In 2020, hundreds of protesters, some armed, some driving Humvees, attempted to enter the floor of the legislative chamber of Michigan’s state capitol as lawmakers debated Whitmer’s request to extend emergency Covid powers. Some compared Whitmer to Hitler.

“I’m not surprised this is coming out of Michigan because of its history and because Governor Whitmer has drawn a lot of negative attention for her lockdown procedures,” said Amy Cooter, a sociologist at Vanderbilt University and author of Problems Predicting Extremist Violence.

Cooter suggests the alleged plot against Whitmer was not merely about Covid restrictions but also because she is a woman and a Democrat. In Cooter’s experience groups that indulge in extremist talk rarely translate that into action.

“The problem is there’s always potential for it to evolve into something more,” Cooter adds. “So when a specific person is targeted I think we have to take it seriously.”

A Confederate flag hangs from a porch on a property in Munith, Michigan, in October 2020, where law enforcement officials said suspects accused in a plot to kidnap Gretchen Whitmer met to train and make plans.
A Confederate flag hangs from a porch on a property in Munith, Michigan, in October 2020, where law enforcement officials said suspects accused in a plot to kidnap Gretchen Whitmer met to train and make plans. Photograph: Nicole Hester/AP

Nils Kessler, the assistant US attorney prosecuting the current case, has drawn explicit parallels between the plan and the January 6 attack. “As the Capitol riots demonstrated, an inchoate conspiracy can turn into a grave substantive offense on short notice,” he wrote in a court filing.

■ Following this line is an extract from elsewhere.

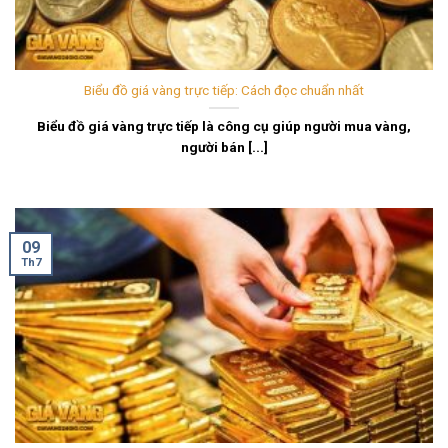
Biểu đồ giá vàng trực tiếp: Cách đọc chuẩn nhất
Biểu đồ giá vàng trực tiếp là công cụ giúp người mua vàng,
người bán [...]
09
Th7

Whatever the jury’s findings in the Wolverine case, Cooter predicts, groups on the right are “going to assume they were set up and [it] could galvanize some to further action”.

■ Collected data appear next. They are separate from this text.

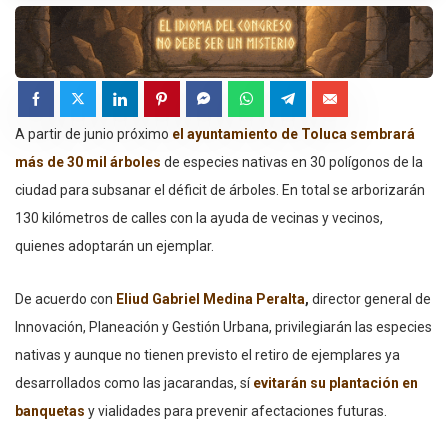
A partir de junio próximo
el ayuntamiento de
Toluca sembrará
más de 30 mil árboles
de especies nativas en 30 polígonos de la
ciudad para subsanar el déficit de árboles. En total se arborizarán
130 kilómetros de calles con la ayuda de vecinas y vecinos,
quienes adoptarán un ejemplar.
De acuerdo con
Eliud Gabriel Medina Peralta
,
director general de
Innovación, Planeación y Gestión Urbana, privilegiarán las especies
nativas y aunque no tienen previsto el retiro de ejemplares ya
desarrollados como las jacarandas, sí
evitarán su plantación en
banquetas
y vialidades para prevenir afectaciones futuras.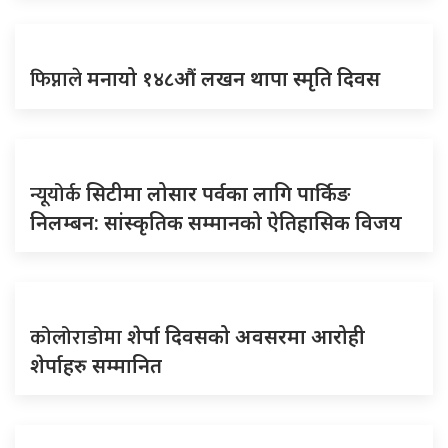
फिप्नाले
मनायो १४८औं लखन थापा स्मृति दिवस
न्यूयोर्क
सिटीमा लोसार पर्वका लागि पार्किङ
निलम्बन: सांस्कृतिक सम्मानको ऐतिहासिक विजय
कोलोराडोमा
शेर्पा दिवसको अवसरमा आरोही
शेर्पाहरु सम्मानित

JoEllen Vinyard, a professor of history at Eastern Michigan University who notes that today’s white nationalists have antecedents in racist groups like the KKK, says groups like the Wolverine Watchmen “see themselves as standing for democracy and in many cases saving the country from its leaders”.

Michigan, she said, gets a lot of attention because groups there appear to be periodically better organized, depending on their leadership. “It’s hard to know the role of the FBI in this but these particular guys don’t seem to be the type that could exert much leadership,” she said.

She added: “There’s a lot of unrest in this country that we haven’t always recognized, and people have different reasons at different times. They were encouraged, of course, by Donald Trump. He didn’t create it, but he gave these people a sense that they were right and justified in their actions.”